Student loans with payments that adjust in line with income may be the best bet for borrowers if they still have affordability challenges when they emerge from pandemic-related forbearance and want to make progress toward reducing their debt.
"I'm sure we'll advise many clients to negotiate income-based payments if they don't have high earnings," Jacobs said.
Some permanent changes were made recently to income-based student loans that will allow for more borrowers with that type of education debt to qualify for $0 payments, making Freddie's changes potentially pertinent to more people in that category.
"There won't be more people that qualify for $0 payments than during the pandemic, but certainly more in the Pay-As-You-Earn program than would have qualified before it," said Sara Parrish, president, CampusDoor, a provider of white-labeled, private student loan services.
There will still be some ways to entirely exclude a student loan payment from debt-to-income calculations used as part of determinations related to a mortgage borrower's ability to repay but the circumstances will be limited, according to Freddie's new guidance.
They include when the loan gets to the point where there are only 10 remaining payments (or fewer) before it is forgiven, canceled, discharged or fully repaid. Also, when the full balance of the loan that's on pause due to a deferral or forbearance will essentially be entirely written off.
Borrowers must prove they have eligibility that won't change in the future for any of these aforementioned forms of relief that may absolve their responsibility for a student loan.
The Biden administration has worked to maximize opportunities for student loan relief but had to back down from an ambitious forgiveness effort due to court intervention.
There will be a respite from certain late fees and adverse credit reporting for roughly a year after forbearance ends that will serve as an onramp back to paying for struggling borrowers, but those who don't fulfill their obligations will amass more debt.
As part of this transition, Freddie Mac also will be adding some new requirements for income-based student loans starting on Jan. 4 of next year.
These pertain specifically to situations where borrowers must renew proof-of-income documentation or have to meet an upsized obligation for their student loan before the first payment on their mortgages are due.
In these circumstances, lenders will have a few different options for recording payments.
One is to report as a payment 0.5% of the loan balance or the current obligation, whichever is larger. Another is to put down a future upsized amount that has documentation.

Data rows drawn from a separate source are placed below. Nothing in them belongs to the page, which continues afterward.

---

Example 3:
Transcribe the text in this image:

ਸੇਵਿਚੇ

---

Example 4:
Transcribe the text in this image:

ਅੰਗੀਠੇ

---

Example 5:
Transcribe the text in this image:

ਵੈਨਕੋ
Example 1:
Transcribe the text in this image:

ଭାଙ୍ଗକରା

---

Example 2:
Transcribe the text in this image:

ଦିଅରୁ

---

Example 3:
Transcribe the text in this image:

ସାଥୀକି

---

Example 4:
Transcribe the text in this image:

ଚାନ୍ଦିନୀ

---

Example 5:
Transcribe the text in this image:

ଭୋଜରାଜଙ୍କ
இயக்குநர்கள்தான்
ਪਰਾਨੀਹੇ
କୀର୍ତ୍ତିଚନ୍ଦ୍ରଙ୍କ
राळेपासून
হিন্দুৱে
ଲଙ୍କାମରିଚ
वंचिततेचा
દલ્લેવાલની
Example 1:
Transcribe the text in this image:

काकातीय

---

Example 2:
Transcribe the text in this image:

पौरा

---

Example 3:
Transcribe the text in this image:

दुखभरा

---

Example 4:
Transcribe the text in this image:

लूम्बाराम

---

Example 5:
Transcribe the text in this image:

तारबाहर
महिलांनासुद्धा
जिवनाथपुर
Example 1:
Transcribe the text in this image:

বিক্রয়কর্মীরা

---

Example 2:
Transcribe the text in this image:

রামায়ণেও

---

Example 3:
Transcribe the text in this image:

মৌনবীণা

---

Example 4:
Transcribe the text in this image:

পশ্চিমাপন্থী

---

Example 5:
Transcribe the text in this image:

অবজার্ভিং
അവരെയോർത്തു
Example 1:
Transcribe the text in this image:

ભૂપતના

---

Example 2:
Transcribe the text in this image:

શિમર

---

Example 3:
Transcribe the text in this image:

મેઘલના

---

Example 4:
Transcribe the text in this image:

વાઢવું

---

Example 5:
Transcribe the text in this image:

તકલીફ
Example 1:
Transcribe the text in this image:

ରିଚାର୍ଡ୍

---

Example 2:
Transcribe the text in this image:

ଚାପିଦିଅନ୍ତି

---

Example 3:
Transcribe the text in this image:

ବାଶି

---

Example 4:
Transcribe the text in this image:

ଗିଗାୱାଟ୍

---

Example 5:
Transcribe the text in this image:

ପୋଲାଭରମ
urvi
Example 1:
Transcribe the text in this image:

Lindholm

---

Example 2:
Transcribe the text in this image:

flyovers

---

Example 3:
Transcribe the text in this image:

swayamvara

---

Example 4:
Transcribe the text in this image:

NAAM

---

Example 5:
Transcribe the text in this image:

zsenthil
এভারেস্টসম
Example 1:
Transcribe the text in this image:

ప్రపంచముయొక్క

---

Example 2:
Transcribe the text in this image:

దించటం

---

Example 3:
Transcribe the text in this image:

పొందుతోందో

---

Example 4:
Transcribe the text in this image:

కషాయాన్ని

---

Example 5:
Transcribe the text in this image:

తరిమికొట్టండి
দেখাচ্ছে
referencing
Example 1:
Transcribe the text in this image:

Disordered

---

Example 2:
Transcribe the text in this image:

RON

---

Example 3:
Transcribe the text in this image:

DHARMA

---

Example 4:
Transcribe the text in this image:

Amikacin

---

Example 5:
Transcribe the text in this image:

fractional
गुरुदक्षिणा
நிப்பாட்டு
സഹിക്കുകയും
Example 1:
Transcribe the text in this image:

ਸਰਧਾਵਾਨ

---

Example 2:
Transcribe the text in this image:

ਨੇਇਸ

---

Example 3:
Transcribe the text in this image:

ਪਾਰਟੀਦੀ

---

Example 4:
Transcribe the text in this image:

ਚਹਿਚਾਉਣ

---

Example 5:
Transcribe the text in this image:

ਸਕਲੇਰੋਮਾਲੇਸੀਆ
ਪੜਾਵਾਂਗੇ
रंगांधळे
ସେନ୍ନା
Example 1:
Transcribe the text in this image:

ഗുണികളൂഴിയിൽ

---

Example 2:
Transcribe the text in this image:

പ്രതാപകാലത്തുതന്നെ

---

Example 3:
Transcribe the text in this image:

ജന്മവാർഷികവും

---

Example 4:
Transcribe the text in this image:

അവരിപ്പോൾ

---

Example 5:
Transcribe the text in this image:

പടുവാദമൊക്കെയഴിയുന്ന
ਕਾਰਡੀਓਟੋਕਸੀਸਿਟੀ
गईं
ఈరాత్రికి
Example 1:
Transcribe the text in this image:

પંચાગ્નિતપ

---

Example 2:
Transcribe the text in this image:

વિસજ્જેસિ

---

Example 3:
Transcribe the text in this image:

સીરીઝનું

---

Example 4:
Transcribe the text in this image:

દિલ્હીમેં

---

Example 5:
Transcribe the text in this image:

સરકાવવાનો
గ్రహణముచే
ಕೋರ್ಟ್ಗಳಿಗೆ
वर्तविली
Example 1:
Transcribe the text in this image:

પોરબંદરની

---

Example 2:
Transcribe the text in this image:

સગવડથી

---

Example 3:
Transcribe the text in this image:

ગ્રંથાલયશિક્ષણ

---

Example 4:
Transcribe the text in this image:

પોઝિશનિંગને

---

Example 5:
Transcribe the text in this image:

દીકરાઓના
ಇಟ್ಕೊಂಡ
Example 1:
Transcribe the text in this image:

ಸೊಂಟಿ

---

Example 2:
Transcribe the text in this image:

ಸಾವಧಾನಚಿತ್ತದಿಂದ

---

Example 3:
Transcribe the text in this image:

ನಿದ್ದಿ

Lenders also may opt to record a future payment amount that will be the same or less than the current obligation if the borrower's been able to recertify income and gotten approval to pay that amount.
At the time of this writing, Freddie's counterpart Fannie Mae still appeared to be allowing lenders to record a zero payment for student loans if they had additional documentation beyond the credit report.
For student loans deferred or in forbearance, Fannie directs lenders to record a payment equal to 1% of the outstanding loan balance, even if it's lower than the fully-amortizing monthly obligation. They can also opt to record the latter as documented.